How will the next generation of search engines outperform Google’s all-conquering Pagerank algorithm?
One route might be to hire Vwani Roychowdhury at the University of California, Los Angeles and his buddies who have found a fascinating new way to tackle the problem of website rankings.
Their breakthrough is to have found that the structure of the web is determined by three factors: the number of inbound links to a page, the rate at which pages are created and deleted and the likelihood that somebody visiting a page will link to it.
This last factor is the forehead smacker. Google’s PageRank cannot easily identify new sites with huge potential because their very newness means they they don’t have a large number of inbound links and so feature poorly in the rankings.
But by looking at the ratio of visitors to incoming links, Roychowdhury and co can get a good handle on a site’s potential, even when it is new.
In fact, these sites stick out like sore thumbs. It turns out that in the year’s worth of data the team examined, only 6.5 per cent of the 10 million or so sites they monitored received more than two new incoming links.
It is these up-and-coming sites that go on to displace more established sites in the popularity stakes, leading to theĀ constant slow churn of content we see on conventional Pagerank-based search results. The UCLA team simply see them earlier.
That’s a fascinating and valuable insight.
Roychowdhury and co liken this process to the age-old battle between “experience” (well established sites with many incoming links) and “talent” (up-and-coming sites with potential).
Their algorithm won’t replace Pagerank but it could help to significantly fine tune it, and that could pique the interest of a well known company based in Mountain View, not to mention numerous other pretenders to the search engine crown.

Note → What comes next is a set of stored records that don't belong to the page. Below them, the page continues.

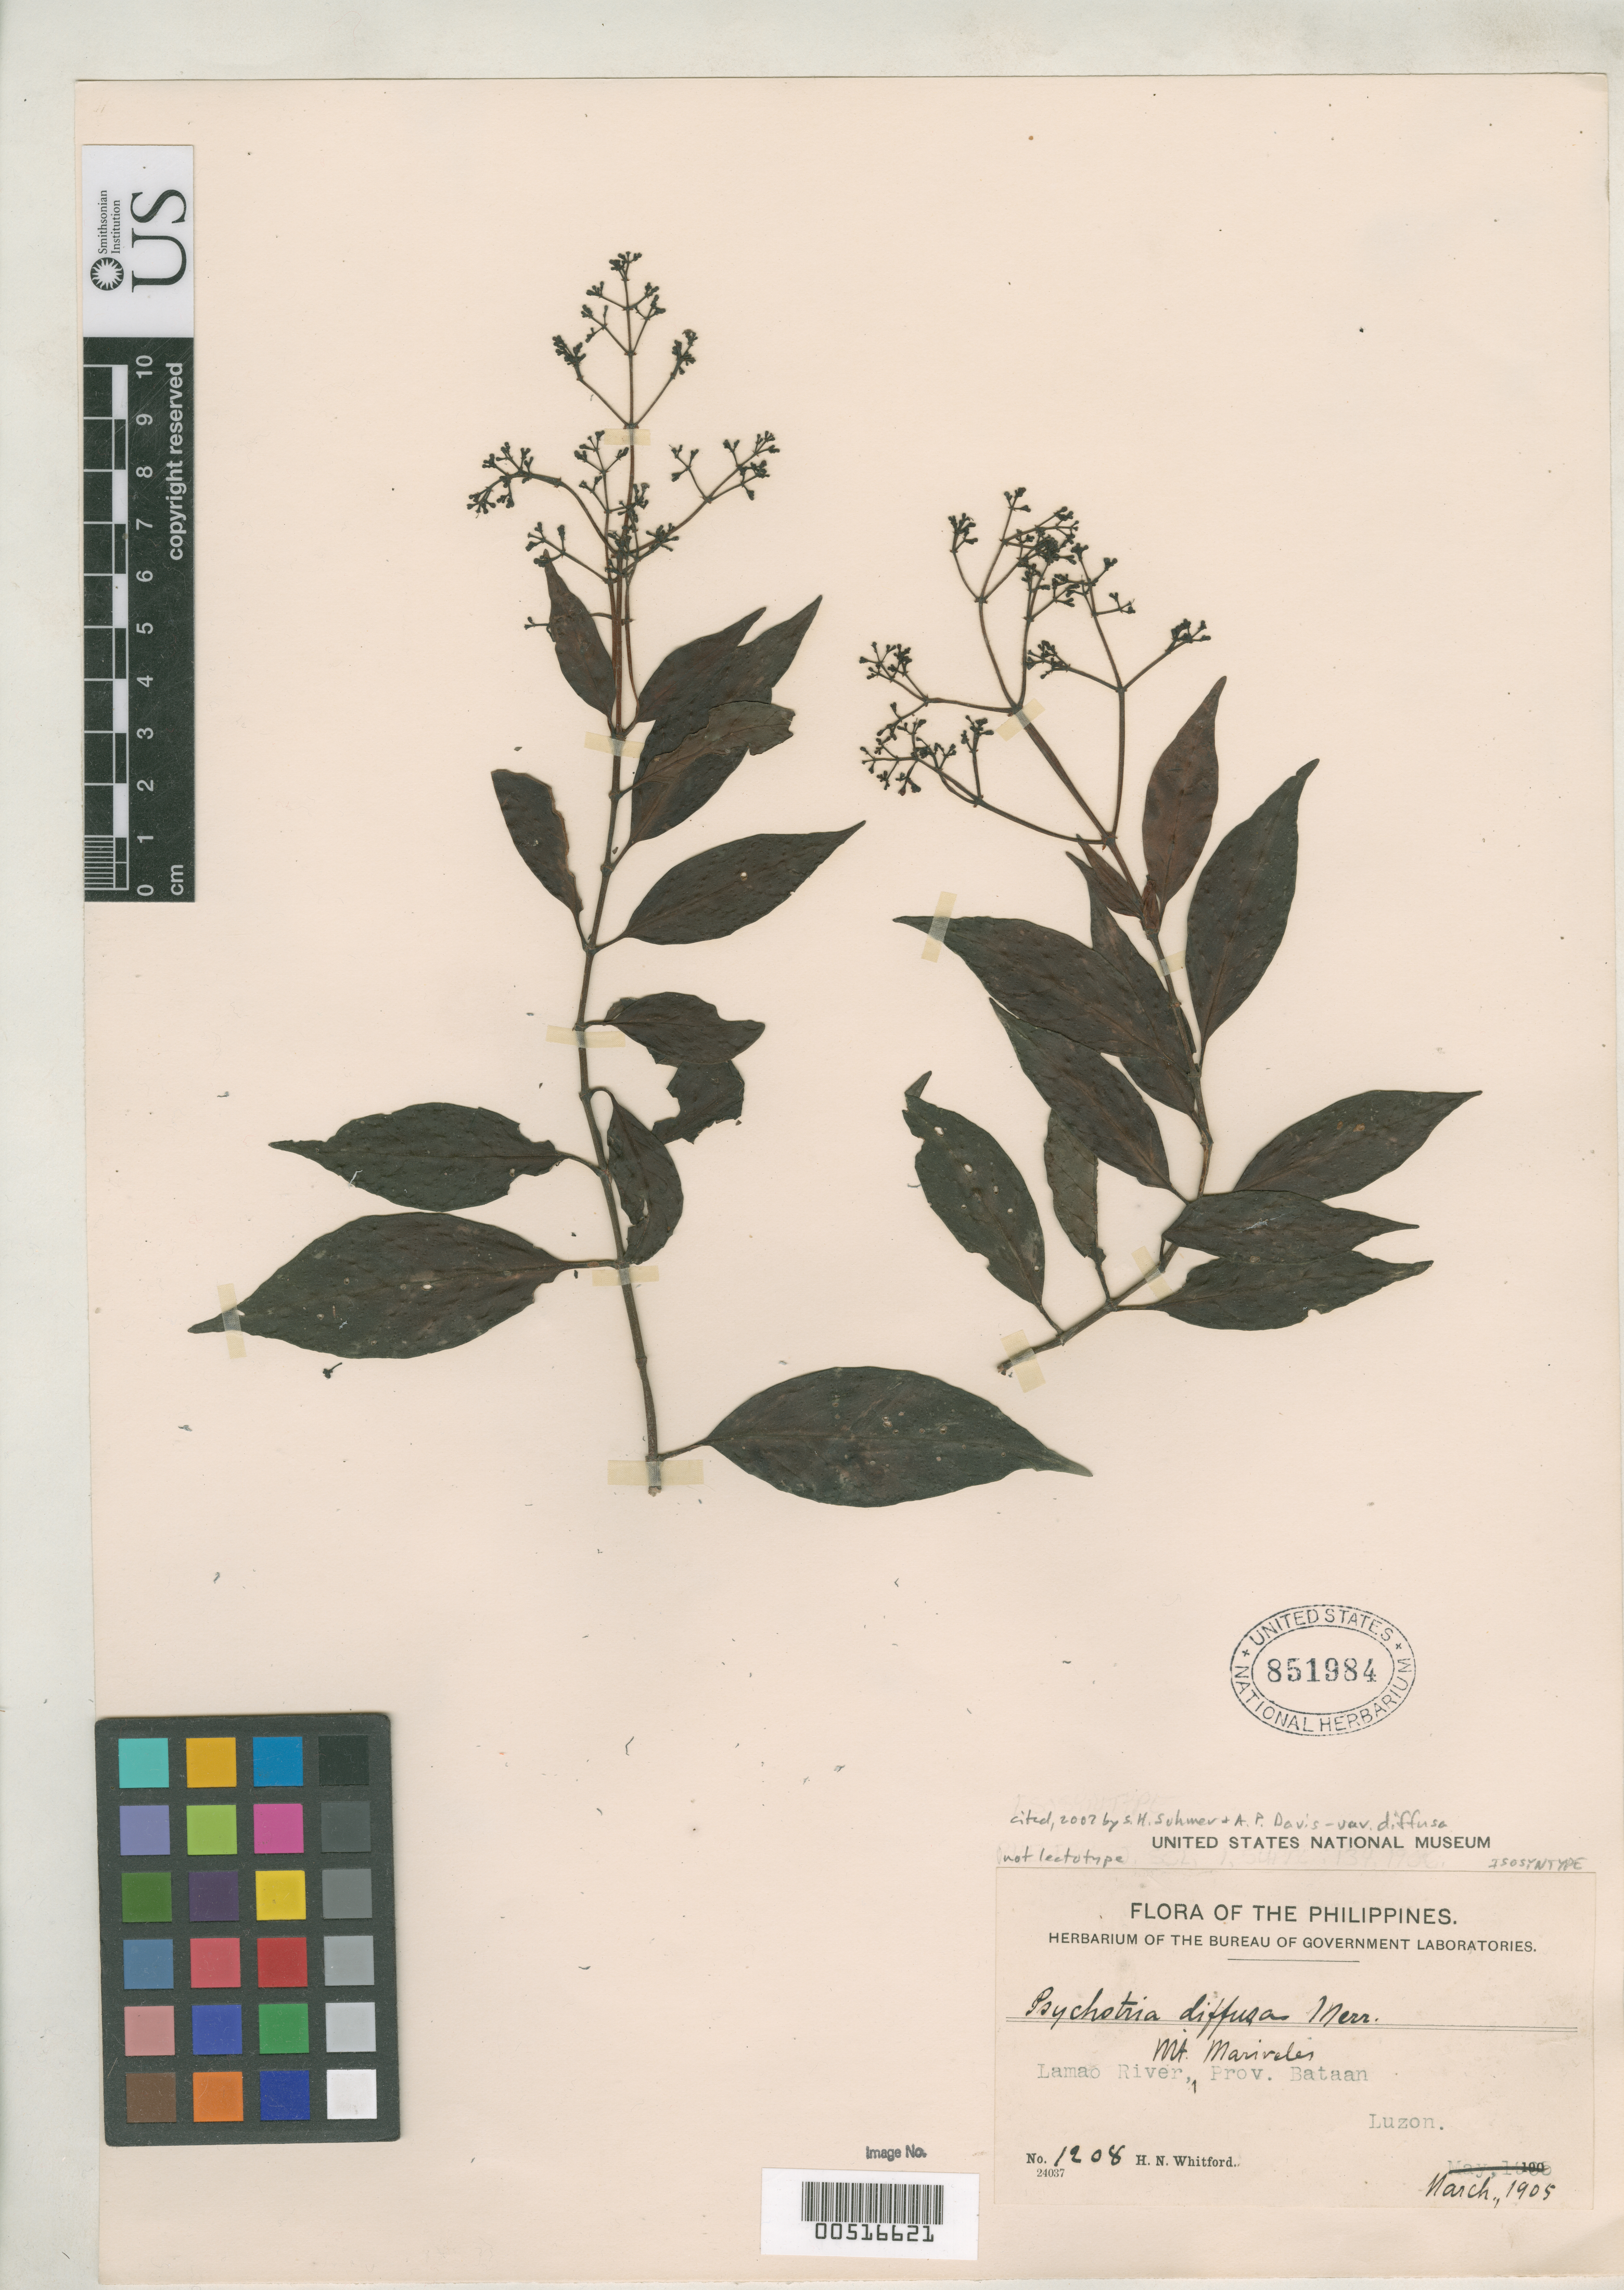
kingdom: Plantae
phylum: Tracheophyta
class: Magnoliopsida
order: Gentianales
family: Rubiaceae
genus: Psychotria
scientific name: Psychotria diffusa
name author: Merr.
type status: Isosyntype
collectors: H. N. Whitford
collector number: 1208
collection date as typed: Mar 1905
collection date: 1905-03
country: Philippines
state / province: Central Luzon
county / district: Bataan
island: Luzon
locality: Lamao River, Mt Mariveles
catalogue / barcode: US 851984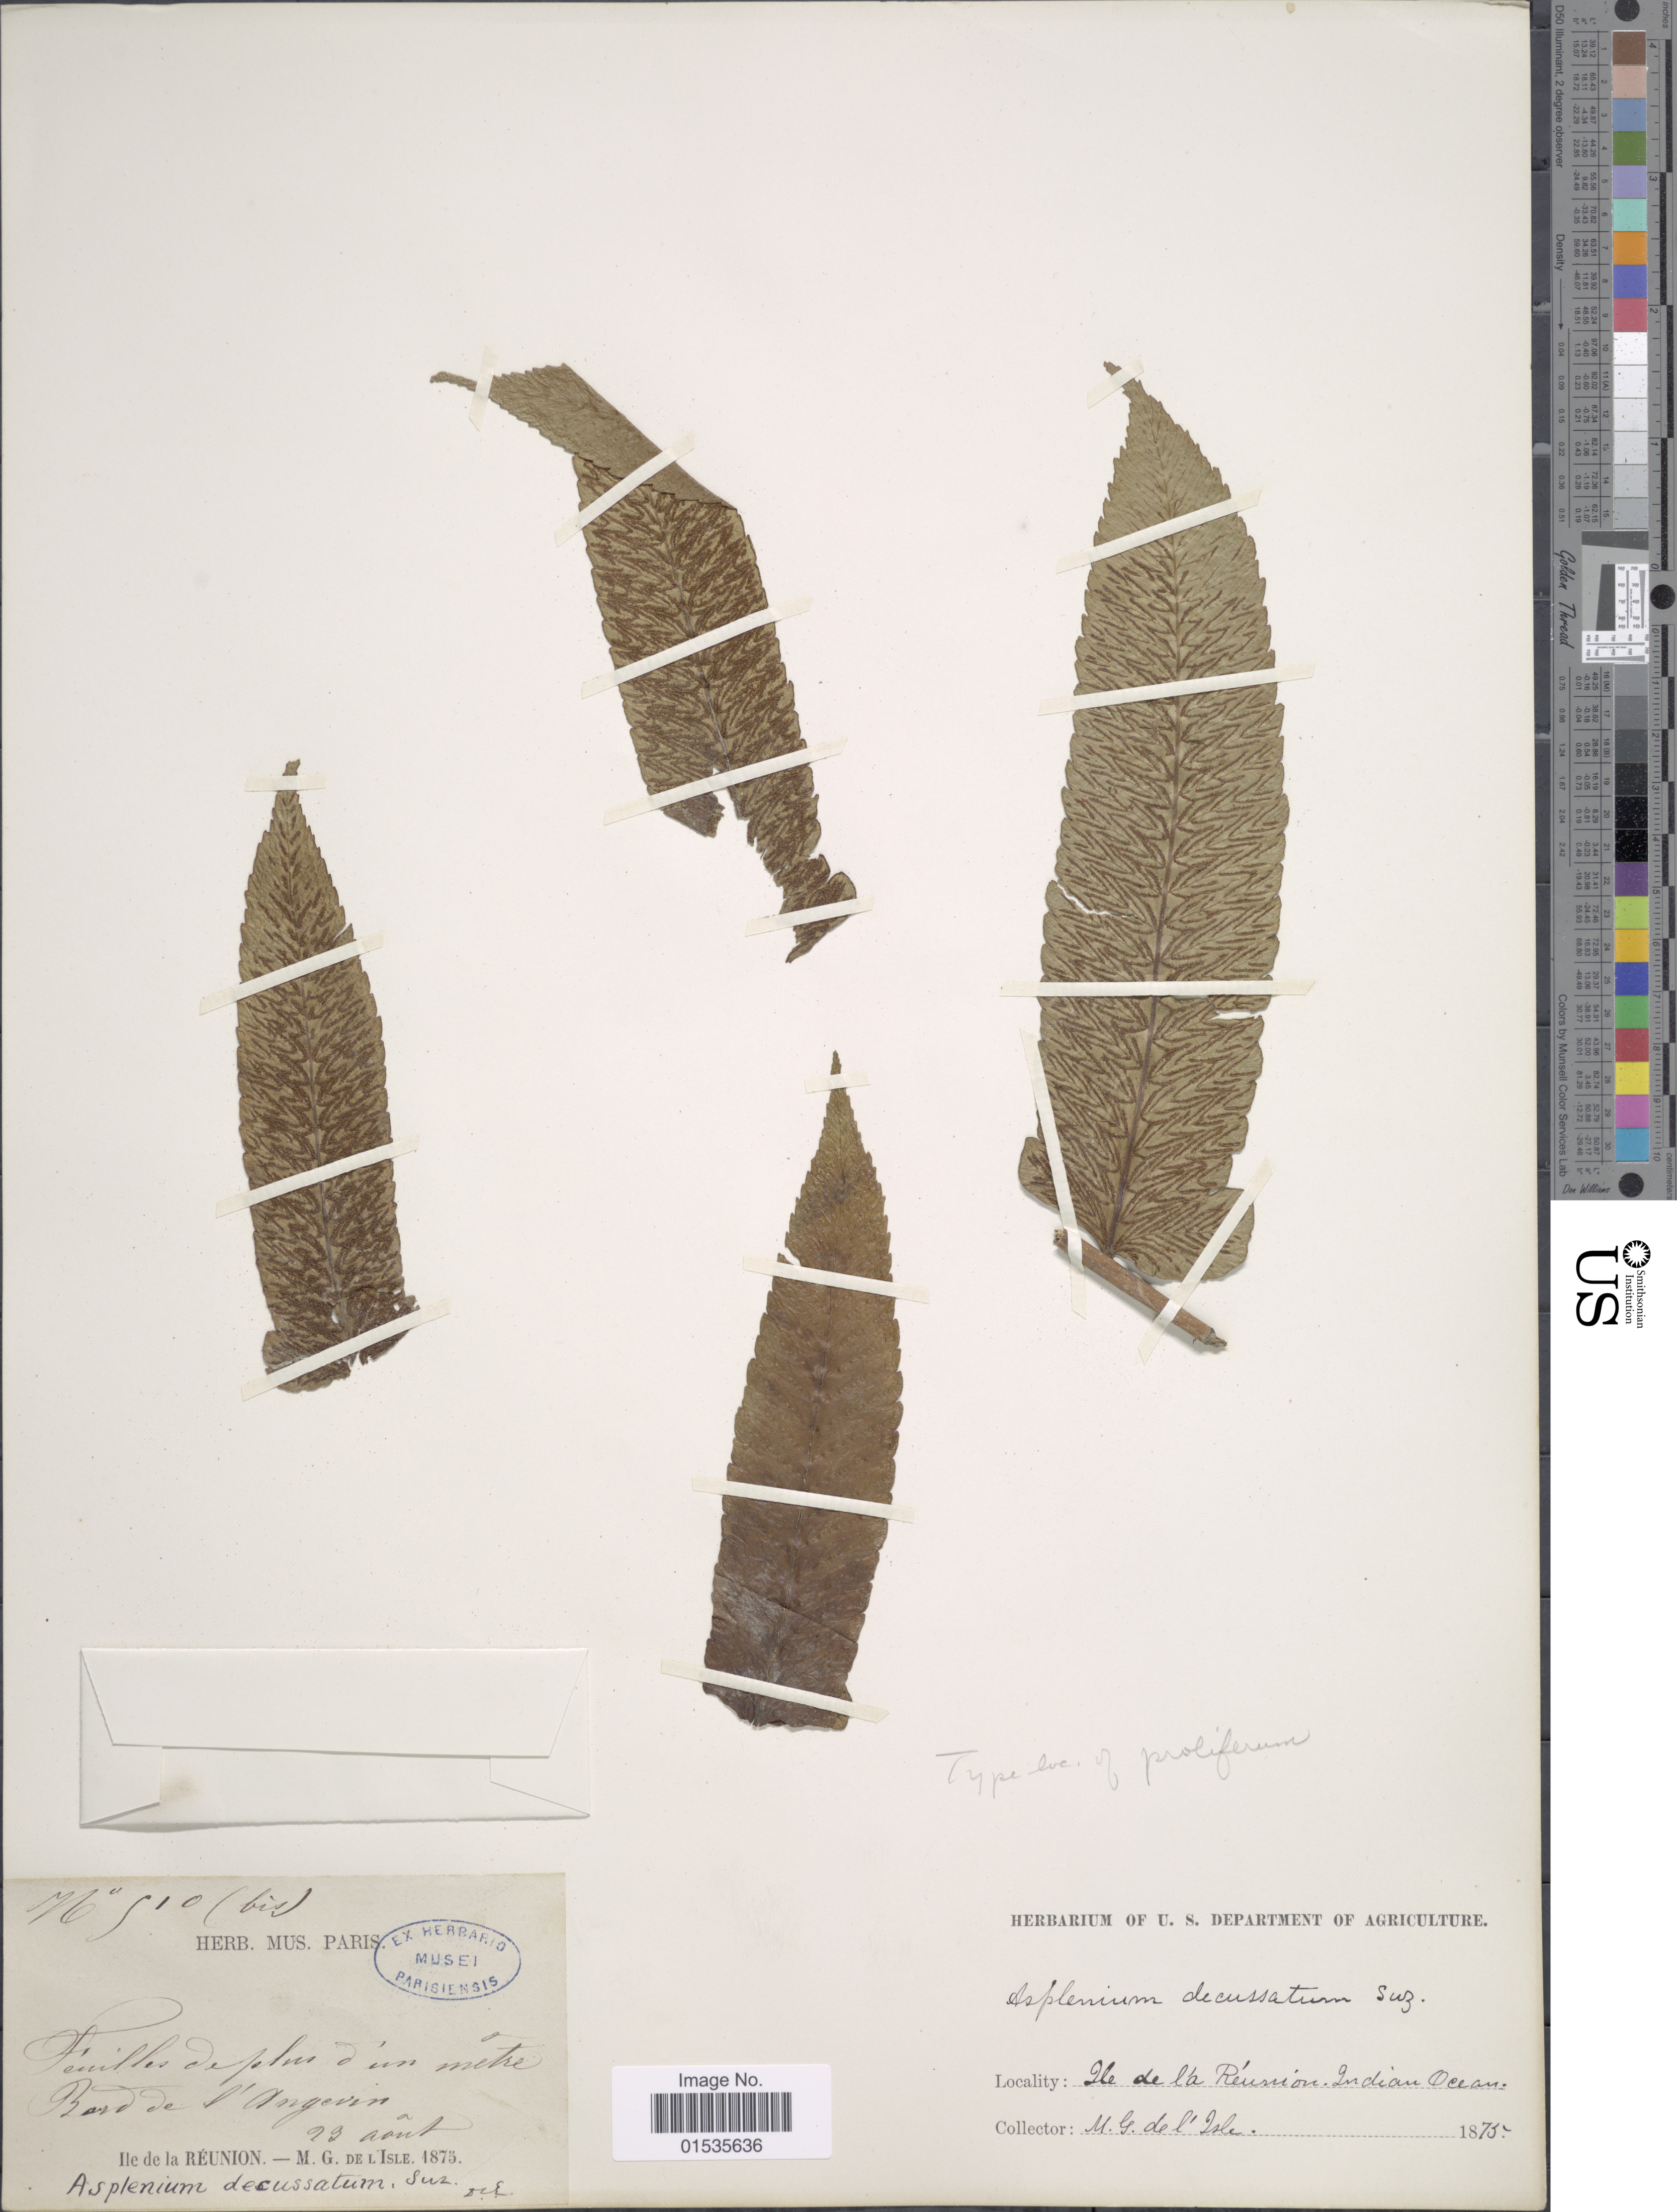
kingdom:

Ref: arxiv.org/abs/0901.0296: Experience Versus Talent Shapes the Structure of the Web
Very fascinating article here. It would be a great addition to current search technology.
Would be an improvement.
This is an interesting approach but I wonder what it will mean in regard to SEO efforts. Would tweeking pagerank to include this factor give an edge to link farms? Quality sites can often climb the rankings by outlasting frivolous content in the long run–that’s what serious bloggers call writing for the long tail. But its hard for me to imagine whether emphasizing the new and hot over the tried and true will produce better or worse search results.